I am part of the Algorithms and Computational Complexity Group at CMU (I also update the webpage). I also help coordinate the weekly Theory Lunch.

Resume/CV: [PDF],[PS]

Research

  1. Size Competitive Meshing With No Large Angles
    Joint work with Gary Miller and Todd Phillips
    ICALP 2007
    ICALP Version [PDF]

  2. Compatible Triangulations and Point Partitions by Series Triangular Graphs
    Joint work with Jeff Danciger and Satyan Devadoss
    Computational Geometry: Theory and Applications 34 (2006) 195-202.
    [PDF]

  3. A Homotopic Approach to Cartographic Generalizations
    Joint work with Jeff Danciger, Satyan Devadoss, John Mugno, and Rachel Ward
    preprint
    [PDF]

  4. The Complexity of Domino Tiling Problems
    Senior Independent Research, Princeton University 2005
    Advised by Kevin Wayne
    [PDF]

Talks

  1. Flips in Computational Geometry
    In this talk, we will be looking at a basic primitive in computational geometry, the flip.
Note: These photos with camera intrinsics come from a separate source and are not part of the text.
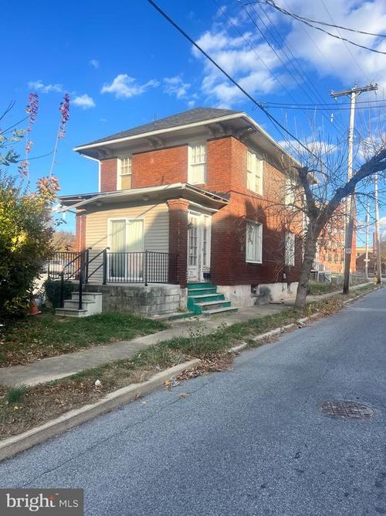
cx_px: 193
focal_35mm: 26
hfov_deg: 53.0
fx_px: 387
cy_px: 258
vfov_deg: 67.3
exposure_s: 1/1838
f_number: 1.5
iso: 50
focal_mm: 5.7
Also known as bistellar flips, edge-flips, rotations, and Pachner moves, this local change operation has been discovered and rediscovered in a variety of fields (thus the many names) and has proven useful both as an algorithmic tool as well as a proof technology. For algorithm designers working outside of computational geometry, one can consider the flip move as a higher dimensional analog of the tree rotations used in binary trees. I will survey some of the most important results about flips with an emphasis on developing a general geometric intuition that has led to many advances.

    Presented at Theory Lunch, Carnegie Mellon University, Nov. 15, 2006
    [PPT]

  2. A Competitive Algorithm for No-Large-Angle Triangulation
    In this talk, I will present Overlay Stitch Meshing, a novel new algorithm that simultaneously solves two different problems in the field of triangulating planar straight-line graphs in the plane for scientific computing applications:
    1. It is the first Delaunay Refinement-type triangulation algorithm that terminates with a full complement of guarantees even on degenerate inputs and with no dependence on the size of the smallest input angle.
    2. It is the first algorithm that gives a log n competitive output size for the problem of no-large-angle triangulation with Steiner points.
    The workings of the algorithm are very easy to state and understand. The brunt of the talk will focus on new analytic techniques that allow us to prove strong guarantees.

    Presented at Theory Lunch, Carnegie Mellon University, May 2, 2007
    Short Version[PPT]
    Long Version[PPT]

Also in the works

    Diagonal 2D ECC for Caches
    Joint work with Michael Dinitz for CMU 15-741: Advanced Computer Architecture
    We pose a formal version of the 2D error-correcting code problem. We prove lower bounds on the number of bits needed for such a scheme. We also present a new scheme that achieves matching upper bounds.
    [POSTER]